Istilah “lurah” tak asing bagi masyarakat pedesaan Jawa. Sebutan yang dikenakan kepada Jokowi, saya kira, merujuk pada konsep lurah dalam perspektif pedesaan Jawa.
Bukan merujuk pada pengertian lurah dalam tata pemerintahan desa dewasa ini, yang memimpin teritori kelurahan di wilayah kota dan diangkat dari pegawai pemerintah.
Secara administratif, pemimpin teritori desa adalah kepala desa. Namun, sebagian masyarakat desa di pedesaan Jawa, lebih mengakrabi sebutan “lurah” daripada “kades” (kepala desa).
Lurah bukan sembarangan orang. Ia dipilih oleh rakyat. Namun, legitimasinya sejatinya bukan pada keterpilihan oleh rakyat, melainkan legitimasi adikodrati. Warga desa di Jawa menyebut “pulung” atau “ndaru”, semacam wahyu, bisikan langit.

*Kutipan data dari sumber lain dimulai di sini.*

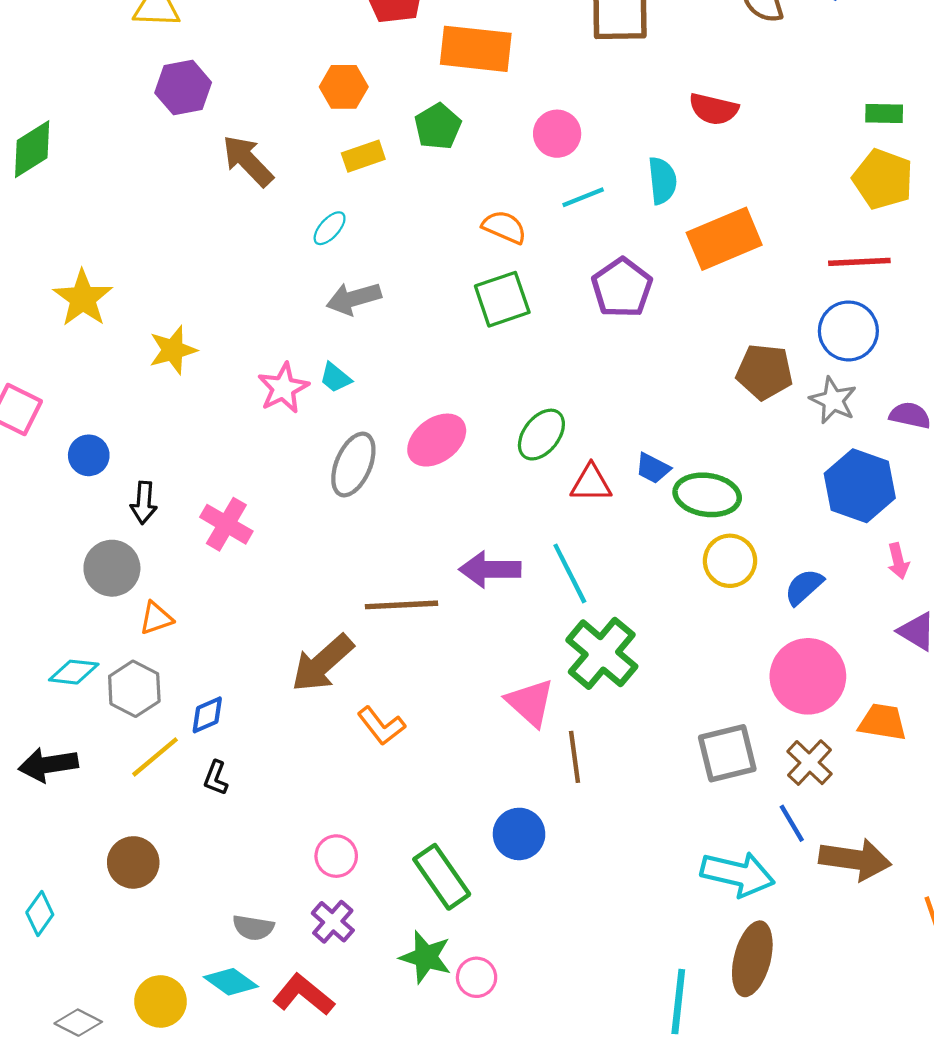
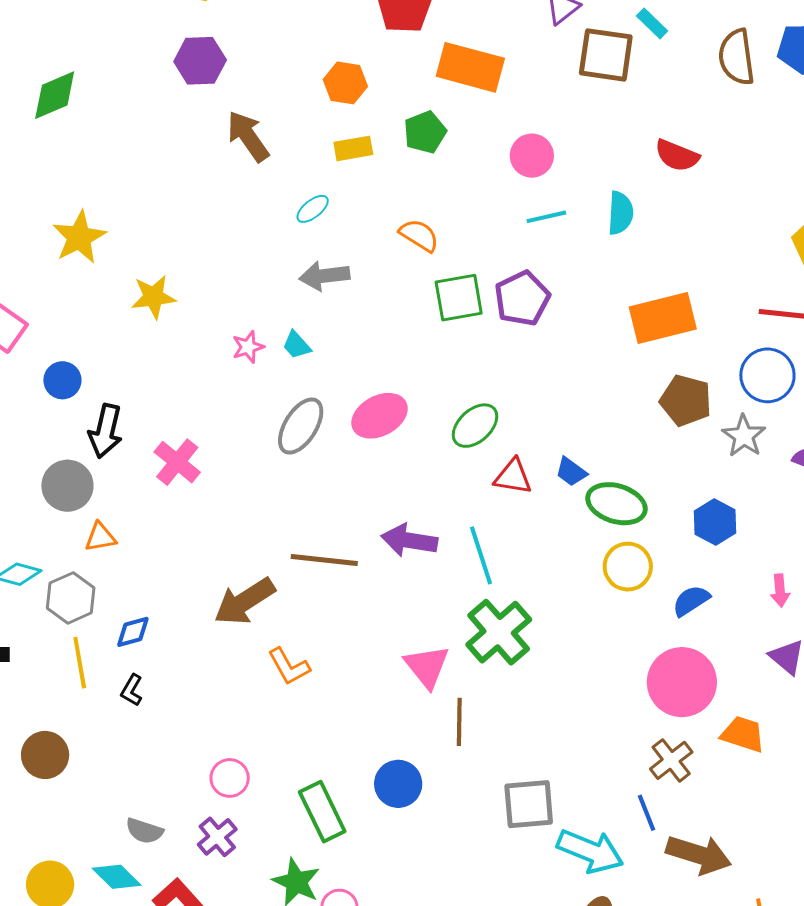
orange semicircle: (504, 227) -> (419, 235), moved
orange rectangle: (724, 239) -> (663, 318), moved
purple pentagon: (622, 288) -> (522, 298), moved
pink star: (283, 388) -> (248, 347), size x0.7
blue hexagon: (860, 486) -> (715, 522), moved, size x0.7
black arrow: (144, 503) -> (106, 431), size x1.4
gray square: (727, 753) -> (529, 804), moved
yellow line: (155, 757) -> (80, 663), turned -69

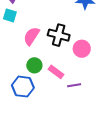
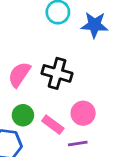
pink circle: (82, 49) -> (83, 113), moved

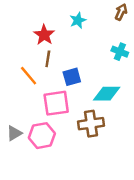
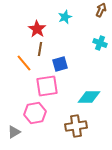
cyan diamond: (107, 94) -> (89, 97), moved
brown cross: (91, 124) -> (76, 126), moved
gray triangle: (14, 133) -> (14, 132), moved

Setiap pemilihan lurah soal “pulung” selalu dibicarakan warga desa. Malam menjelang pemilihan, biasanya ada warga yang sengaja tidak tidur guna melihat siapa yang mendapatkan “pulung”.
Dipercayai, “pulung”, mirip cahaya putih yang jatuh dari langit, akan turun di kediaman calon saat malam menjelang pemilihan.
Seseorang yang terpilih sebagai lurah dianggap mendapatkan “pulung”, yang menandai ada restu dari kekuatan langit (Tuhan). Karena itu, kekuasaannya diidam-idamkan (dituntut) memberikan hal baik, positif, bagi warga desa.
Sifat adil, bijak, melindungi, yang diidam-idamkan dari lurah semata-mata bukan karena dirinya, melainkan kekuatan atau sifat adikodrati. Bila lurah keluar dari sifat yang diidam-idamkan, pertanda “pulung” juga telah meninggalkan dirinya.
Lurah di suatu desa biasanya masih berkerabat dengan lurah sebelumnya. Bahkan, tak jarang lurah yang sedang menjabat adalah putra dari lurah sebelumnya, “lurah dongkol”.
Masyarakat percaya bahwa “pulung” biasanya memilih orang yang masih berhubungan darah (kerabat) dengan lurah-lurah sebelumnya.
Dalam kosmologi Jawa, raja pun dipercayai sebagai seseorang yang memperoleh bisikan langit, sehingga dirinya memiliki kesempurnaan, kesaktian dan kekuatan yang mahabesar untuk menjalankan kekuasaan.
Karena legitimasi adikodrati, kekuasaan selalu dipandang positif. Raja memiliki tugas mulia, yakni menjaga keadaan “tata tentrem kerta raharja” (tertib, tentram, makmur dan bahagia).
Di buku yang sudah tergolong klasik, “Refleksi Paham Kekuasaan Jawa dalam Indonesia Modern” (1986), Fachry Ali melihat prinsip harmoni yang menjadi inti hidup Jawa dengan sendirinya melahirkan gejala pemusatan kekuasaan.
Kekuasaan yang terbagi-bagi atau terpencar-pencar hanya akan menyebabkan ketidakteraturan dan mengundang konflik.